**PASSAGE TO READ**
________

There is nothing more special than having musicians present to perform for your wedding and reception. Hiring musicians is not just about having wonderful music to accompany your wedding activities—it’s also about having a performance to watch. Your guests will certainly enjoy watching a musician performing rather than someone pushing the play button on an iPod stereo.


Conventional thought is that musicians will charge more than DJs. This is not necessarily the case. Here are some ways to get your musical talent for less:


·        Invite musicians to play for several wedding elements

When you hire musicians to play for multiple hours, they may give you a price break for performing additional hours. Invite them to play for the ceremony AND the photo session afterwards. Or invite them to continue through cocktail hour. Or have your reception band play through dinner and then kick it up for dancing.


·        Shave off some time

Your reception hall may want you to be finished by a certain time so that the staff can get in and clean up. Therefore, don’t instruct your reception band play until the very last guest leaves—instead, tell them to end a half hour before everyone needs to vacate the site. Bringing the music to an early close will give guests the signal that the party is at a close and it is time to throw the rice.

________

Extract the entire passage on hiring wedding musicians, reproducing every word and line without change.

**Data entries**
________

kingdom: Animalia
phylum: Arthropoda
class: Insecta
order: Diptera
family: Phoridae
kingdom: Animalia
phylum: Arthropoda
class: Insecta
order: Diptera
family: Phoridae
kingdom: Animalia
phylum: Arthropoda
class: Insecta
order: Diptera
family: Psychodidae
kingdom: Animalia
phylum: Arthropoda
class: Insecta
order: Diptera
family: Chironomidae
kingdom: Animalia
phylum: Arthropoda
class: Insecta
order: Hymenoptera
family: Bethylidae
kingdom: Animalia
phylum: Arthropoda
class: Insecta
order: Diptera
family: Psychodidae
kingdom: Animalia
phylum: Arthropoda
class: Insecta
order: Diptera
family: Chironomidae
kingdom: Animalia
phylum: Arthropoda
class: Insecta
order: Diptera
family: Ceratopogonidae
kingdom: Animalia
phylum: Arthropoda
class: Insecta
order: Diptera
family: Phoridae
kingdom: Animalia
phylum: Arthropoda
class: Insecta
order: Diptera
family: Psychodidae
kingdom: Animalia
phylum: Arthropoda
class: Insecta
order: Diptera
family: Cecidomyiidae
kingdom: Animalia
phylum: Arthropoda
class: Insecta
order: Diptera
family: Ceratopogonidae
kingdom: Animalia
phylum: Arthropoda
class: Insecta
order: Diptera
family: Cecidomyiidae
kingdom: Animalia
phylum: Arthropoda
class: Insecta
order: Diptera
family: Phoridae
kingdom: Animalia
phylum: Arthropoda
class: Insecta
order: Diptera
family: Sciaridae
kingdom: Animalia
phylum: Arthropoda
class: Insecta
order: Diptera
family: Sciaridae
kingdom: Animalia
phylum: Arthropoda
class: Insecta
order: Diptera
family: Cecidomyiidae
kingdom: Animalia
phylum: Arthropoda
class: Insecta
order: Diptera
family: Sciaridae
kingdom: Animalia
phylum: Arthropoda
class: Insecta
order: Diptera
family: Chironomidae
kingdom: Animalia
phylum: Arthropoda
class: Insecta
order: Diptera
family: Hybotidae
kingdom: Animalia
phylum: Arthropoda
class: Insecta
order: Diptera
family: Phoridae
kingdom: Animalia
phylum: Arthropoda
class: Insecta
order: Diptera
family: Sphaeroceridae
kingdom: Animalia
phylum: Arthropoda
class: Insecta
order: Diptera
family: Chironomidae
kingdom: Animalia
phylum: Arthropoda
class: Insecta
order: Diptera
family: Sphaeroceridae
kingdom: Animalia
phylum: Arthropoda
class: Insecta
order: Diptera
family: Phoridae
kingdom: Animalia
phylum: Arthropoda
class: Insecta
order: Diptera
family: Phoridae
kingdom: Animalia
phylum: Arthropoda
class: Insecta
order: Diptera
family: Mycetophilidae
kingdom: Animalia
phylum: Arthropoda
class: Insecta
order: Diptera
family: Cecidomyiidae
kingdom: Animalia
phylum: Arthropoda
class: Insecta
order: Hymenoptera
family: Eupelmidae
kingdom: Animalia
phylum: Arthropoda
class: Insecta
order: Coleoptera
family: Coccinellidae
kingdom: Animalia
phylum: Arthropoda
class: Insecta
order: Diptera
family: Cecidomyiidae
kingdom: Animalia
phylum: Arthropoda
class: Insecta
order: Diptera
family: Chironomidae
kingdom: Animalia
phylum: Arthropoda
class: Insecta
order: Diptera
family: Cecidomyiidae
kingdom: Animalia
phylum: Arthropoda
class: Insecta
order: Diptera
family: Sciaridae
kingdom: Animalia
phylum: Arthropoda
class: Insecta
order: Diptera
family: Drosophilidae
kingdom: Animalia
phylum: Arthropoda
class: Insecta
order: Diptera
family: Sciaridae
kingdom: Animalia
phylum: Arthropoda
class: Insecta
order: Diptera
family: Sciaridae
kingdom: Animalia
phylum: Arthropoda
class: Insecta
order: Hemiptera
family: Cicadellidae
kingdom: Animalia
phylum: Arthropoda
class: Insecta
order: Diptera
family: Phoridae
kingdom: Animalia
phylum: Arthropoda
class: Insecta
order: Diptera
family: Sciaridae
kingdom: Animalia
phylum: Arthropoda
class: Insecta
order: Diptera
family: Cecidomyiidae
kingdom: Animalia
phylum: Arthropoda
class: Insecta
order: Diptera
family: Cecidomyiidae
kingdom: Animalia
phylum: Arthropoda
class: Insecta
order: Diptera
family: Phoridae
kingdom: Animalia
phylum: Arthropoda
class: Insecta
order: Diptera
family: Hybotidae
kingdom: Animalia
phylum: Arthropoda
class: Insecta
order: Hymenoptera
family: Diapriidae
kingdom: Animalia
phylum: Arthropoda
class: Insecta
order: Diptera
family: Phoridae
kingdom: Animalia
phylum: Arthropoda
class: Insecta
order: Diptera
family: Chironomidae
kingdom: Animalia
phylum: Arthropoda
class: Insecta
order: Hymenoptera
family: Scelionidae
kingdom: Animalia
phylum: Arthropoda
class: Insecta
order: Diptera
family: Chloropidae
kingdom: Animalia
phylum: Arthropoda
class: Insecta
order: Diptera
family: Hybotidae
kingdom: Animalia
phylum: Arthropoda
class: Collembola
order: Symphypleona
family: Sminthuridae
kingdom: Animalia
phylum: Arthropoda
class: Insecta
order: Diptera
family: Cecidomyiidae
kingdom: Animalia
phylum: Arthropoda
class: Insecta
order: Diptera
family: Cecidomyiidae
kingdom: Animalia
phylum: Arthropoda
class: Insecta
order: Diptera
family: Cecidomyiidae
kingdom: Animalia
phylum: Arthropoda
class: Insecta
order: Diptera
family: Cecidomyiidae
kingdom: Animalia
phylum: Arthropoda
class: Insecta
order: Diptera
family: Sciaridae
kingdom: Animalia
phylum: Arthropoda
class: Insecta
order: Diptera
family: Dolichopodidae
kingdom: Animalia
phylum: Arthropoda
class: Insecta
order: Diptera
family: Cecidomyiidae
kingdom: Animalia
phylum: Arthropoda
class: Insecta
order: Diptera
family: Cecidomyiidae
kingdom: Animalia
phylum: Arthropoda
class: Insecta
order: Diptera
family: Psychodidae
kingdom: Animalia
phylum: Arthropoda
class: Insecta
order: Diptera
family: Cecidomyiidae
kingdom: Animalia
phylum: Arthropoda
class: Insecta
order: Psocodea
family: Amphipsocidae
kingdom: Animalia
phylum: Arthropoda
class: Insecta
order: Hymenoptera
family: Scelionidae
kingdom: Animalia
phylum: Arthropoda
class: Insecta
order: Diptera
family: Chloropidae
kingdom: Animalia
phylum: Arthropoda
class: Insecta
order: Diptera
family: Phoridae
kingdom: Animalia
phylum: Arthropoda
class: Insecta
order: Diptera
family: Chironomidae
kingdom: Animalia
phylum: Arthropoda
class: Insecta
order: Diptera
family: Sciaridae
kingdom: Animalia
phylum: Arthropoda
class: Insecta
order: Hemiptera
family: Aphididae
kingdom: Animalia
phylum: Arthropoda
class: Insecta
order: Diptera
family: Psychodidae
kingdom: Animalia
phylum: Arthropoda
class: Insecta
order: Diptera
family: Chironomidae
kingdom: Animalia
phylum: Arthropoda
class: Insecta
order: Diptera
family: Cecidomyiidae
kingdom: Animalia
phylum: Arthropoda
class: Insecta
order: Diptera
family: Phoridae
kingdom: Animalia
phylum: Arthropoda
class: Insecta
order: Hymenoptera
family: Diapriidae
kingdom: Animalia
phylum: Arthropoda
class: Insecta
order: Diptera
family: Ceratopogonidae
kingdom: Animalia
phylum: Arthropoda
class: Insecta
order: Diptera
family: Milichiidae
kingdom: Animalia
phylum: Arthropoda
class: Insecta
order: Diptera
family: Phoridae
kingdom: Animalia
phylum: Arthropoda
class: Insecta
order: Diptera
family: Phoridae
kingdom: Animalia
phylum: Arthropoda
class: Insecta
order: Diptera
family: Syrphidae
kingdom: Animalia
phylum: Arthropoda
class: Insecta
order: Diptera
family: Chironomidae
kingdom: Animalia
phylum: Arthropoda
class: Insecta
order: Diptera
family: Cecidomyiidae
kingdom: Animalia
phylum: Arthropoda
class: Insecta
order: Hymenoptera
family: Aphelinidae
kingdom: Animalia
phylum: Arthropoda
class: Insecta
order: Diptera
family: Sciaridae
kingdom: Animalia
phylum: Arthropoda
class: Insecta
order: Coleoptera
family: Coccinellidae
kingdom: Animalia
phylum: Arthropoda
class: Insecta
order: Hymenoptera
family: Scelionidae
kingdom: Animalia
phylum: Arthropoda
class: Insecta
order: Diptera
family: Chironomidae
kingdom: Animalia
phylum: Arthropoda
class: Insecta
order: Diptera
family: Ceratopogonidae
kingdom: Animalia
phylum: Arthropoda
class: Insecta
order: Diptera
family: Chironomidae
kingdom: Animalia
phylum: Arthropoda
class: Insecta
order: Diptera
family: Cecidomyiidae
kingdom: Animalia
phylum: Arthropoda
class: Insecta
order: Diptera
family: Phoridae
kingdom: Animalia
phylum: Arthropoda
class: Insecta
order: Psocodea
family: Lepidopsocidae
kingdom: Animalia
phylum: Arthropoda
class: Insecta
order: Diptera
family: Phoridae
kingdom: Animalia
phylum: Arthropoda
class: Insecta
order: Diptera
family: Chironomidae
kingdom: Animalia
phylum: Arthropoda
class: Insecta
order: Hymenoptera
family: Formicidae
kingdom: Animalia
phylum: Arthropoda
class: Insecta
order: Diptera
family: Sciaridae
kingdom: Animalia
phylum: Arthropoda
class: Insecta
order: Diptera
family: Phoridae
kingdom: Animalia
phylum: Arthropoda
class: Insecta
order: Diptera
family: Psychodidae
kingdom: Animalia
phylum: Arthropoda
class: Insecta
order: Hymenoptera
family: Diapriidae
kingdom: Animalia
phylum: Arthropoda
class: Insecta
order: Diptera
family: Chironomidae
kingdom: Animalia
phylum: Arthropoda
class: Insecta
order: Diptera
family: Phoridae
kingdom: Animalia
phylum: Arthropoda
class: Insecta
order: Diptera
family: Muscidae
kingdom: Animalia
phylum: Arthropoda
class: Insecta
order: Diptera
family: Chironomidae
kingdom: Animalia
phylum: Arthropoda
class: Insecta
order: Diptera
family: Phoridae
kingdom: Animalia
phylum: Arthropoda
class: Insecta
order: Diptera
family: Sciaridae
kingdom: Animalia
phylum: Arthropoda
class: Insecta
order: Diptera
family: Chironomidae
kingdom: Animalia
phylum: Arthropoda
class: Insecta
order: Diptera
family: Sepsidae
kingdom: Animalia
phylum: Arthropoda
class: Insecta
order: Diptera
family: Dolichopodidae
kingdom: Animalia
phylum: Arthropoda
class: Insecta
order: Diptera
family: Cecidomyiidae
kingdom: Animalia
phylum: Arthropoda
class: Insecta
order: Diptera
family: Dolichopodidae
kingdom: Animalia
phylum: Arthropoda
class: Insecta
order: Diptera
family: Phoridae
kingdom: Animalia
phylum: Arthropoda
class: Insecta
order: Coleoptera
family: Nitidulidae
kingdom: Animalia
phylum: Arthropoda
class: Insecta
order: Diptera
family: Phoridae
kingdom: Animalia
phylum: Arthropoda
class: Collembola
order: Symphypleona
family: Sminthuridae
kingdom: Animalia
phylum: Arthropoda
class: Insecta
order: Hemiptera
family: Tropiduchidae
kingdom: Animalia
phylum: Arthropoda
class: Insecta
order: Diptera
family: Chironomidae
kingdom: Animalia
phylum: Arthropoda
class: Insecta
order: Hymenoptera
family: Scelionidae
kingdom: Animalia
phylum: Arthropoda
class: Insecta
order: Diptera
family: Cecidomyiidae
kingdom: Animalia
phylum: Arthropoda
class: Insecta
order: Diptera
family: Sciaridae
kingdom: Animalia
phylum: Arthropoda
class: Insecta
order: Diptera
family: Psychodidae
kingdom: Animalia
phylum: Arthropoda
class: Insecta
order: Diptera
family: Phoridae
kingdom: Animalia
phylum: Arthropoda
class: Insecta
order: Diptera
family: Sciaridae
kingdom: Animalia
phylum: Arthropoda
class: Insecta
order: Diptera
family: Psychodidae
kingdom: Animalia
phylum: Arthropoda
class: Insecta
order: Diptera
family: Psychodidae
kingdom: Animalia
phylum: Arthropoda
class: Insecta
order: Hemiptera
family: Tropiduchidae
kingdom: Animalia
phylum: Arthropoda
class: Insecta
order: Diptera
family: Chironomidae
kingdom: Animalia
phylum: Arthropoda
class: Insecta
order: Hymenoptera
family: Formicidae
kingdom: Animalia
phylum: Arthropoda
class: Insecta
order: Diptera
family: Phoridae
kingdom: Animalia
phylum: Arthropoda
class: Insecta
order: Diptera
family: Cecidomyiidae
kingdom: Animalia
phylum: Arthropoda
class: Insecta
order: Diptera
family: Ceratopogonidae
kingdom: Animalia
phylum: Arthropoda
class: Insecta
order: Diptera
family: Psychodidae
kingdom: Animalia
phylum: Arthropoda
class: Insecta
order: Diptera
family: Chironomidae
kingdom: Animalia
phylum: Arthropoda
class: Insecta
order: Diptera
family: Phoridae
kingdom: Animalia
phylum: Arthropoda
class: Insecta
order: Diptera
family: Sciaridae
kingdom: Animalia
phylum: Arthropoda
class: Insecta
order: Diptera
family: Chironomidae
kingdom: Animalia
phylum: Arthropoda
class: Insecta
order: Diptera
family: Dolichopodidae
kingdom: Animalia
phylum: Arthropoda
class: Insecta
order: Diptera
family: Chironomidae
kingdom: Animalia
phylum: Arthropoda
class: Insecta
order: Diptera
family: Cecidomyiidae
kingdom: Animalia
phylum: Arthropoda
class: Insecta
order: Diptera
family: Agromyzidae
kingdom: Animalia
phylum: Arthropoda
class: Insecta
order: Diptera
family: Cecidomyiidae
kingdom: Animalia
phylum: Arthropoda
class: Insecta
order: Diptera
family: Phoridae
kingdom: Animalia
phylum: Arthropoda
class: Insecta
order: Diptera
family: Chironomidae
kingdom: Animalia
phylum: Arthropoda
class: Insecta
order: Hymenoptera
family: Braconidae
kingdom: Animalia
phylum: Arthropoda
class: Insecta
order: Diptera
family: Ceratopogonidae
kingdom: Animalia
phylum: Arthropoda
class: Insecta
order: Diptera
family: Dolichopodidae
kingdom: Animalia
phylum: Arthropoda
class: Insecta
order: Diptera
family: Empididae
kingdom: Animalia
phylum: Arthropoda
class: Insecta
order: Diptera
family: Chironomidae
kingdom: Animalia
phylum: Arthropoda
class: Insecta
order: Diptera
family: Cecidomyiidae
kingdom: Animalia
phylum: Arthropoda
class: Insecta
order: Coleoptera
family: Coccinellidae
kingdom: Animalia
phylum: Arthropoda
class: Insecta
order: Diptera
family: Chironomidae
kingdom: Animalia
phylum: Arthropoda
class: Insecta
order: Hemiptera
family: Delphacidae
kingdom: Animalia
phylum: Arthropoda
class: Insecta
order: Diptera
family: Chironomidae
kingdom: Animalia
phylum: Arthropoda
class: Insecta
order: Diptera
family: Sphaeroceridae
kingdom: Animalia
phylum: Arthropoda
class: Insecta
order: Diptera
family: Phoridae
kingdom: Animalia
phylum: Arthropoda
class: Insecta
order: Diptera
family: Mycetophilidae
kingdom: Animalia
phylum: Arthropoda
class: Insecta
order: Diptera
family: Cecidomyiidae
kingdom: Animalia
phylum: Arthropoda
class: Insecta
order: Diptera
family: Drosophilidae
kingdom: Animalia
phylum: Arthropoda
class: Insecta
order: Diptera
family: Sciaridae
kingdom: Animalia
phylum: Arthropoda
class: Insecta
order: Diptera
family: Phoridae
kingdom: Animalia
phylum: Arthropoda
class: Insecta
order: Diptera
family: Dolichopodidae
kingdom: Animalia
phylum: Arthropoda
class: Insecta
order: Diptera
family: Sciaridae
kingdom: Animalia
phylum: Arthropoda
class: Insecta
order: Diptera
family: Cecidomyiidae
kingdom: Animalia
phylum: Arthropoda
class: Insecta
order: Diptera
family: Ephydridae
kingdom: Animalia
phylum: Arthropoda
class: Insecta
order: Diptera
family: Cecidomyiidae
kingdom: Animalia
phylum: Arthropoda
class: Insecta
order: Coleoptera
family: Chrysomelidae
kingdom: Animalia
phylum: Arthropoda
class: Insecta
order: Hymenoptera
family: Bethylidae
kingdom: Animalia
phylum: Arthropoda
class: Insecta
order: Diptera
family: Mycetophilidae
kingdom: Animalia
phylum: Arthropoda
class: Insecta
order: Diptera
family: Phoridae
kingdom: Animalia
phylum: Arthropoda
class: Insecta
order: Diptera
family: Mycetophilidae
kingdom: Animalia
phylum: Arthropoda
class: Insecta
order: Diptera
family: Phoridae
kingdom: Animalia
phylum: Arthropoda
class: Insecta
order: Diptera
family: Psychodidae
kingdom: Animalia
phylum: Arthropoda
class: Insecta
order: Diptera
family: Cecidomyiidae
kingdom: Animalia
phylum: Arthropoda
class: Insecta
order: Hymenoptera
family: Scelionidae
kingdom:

________

**SOLUTION TO THIS EXERCISE**
There is nothing more special than having musicians present to perform for your wedding and reception. Hiring musicians is not just about having wonderful music to accompany your wedding activities—it’s also about having a performance to watch. Your guests will certainly enjoy watching a musician performing rather than someone pushing the play button on an iPod stereo.


Conventional thought is that musicians will charge more than DJs. This is not necessarily the case. Here are some ways to get your musical talent for less:


·        Invite musicians to play for several wedding elements

When you hire musicians to play for multiple hours, they may give you a price break for performing additional hours. Invite them to play for the ceremony AND the photo session afterwards. Or invite them to continue through cocktail hour. Or have your reception band play through dinner and then kick it up for dancing.


·        Shave off some time

Your reception hall may want you to be finished by a certain time so that the staff can get in and clean up. Therefore, don’t instruct your reception band play until the very last guest leaves—instead, tell them to end a half hour before everyone needs to vacate the site. Bringing the music to an early close will give guests the signal that the party is at a close and it is time to throw the rice.